**About this exercise**
Restate word for word the section of the entries that opens at the line containing "right shoulder: (424, 388)" and closes at the line containing "left knee: (161, 125)", both lines kept, pictures dropped.

**Provided entries**
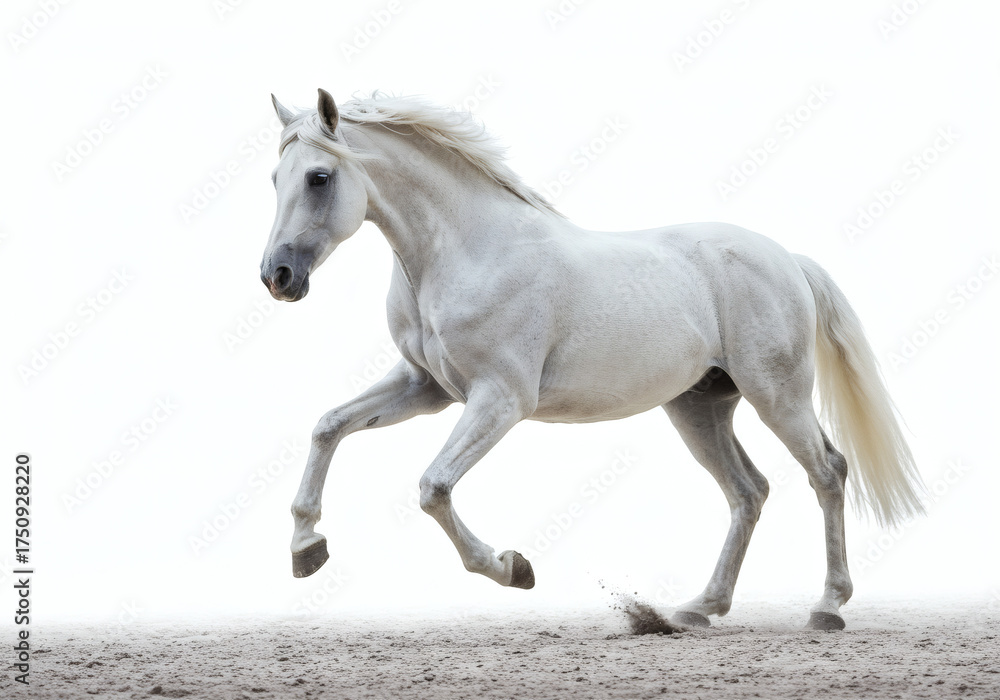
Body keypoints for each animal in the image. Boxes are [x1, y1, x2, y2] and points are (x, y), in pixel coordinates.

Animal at [259, 89, 925, 631]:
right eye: (274, 178)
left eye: (318, 177)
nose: (277, 276)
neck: (469, 250)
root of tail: (786, 258)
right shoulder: (424, 388)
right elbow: (328, 426)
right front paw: (306, 548)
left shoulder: (501, 398)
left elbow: (433, 487)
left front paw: (512, 568)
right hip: (700, 407)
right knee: (748, 492)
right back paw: (698, 609)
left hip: (777, 396)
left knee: (827, 472)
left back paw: (826, 607)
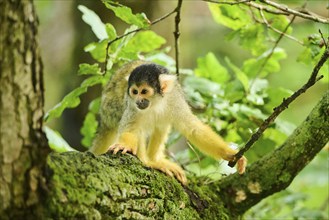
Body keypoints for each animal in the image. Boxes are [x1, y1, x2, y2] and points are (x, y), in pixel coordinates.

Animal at [89, 60, 246, 184]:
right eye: (135, 92)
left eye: (144, 91)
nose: (139, 101)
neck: (156, 103)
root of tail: (104, 118)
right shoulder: (131, 105)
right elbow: (130, 129)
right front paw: (125, 146)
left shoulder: (175, 98)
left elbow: (192, 129)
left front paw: (230, 154)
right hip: (112, 110)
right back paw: (148, 161)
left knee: (161, 125)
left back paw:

**Solved exercise**
right shoulder: (424, 388)
right elbow: (328, 426)
right front paw: (306, 548)
left shoulder: (501, 398)
left elbow: (433, 487)
left front paw: (512, 568)
right hip: (700, 407)
right knee: (748, 492)
right back paw: (698, 609)
left hip: (777, 396)
left knee: (827, 472)
left back paw: (826, 607)
Body keypoints for each animal in the image. Boxes are [x1, y1, x2, y2] and points are (x, y), in pixel coordinates.

Animal at [89, 60, 246, 184]:
right eye: (135, 92)
left eye: (144, 91)
nose: (139, 101)
neck: (156, 103)
root of tail: (104, 118)
right shoulder: (131, 105)
right elbow: (130, 129)
right front paw: (125, 146)
left shoulder: (175, 98)
left elbow: (192, 129)
left front paw: (230, 154)
right hip: (112, 110)
right back paw: (148, 161)
left knee: (161, 125)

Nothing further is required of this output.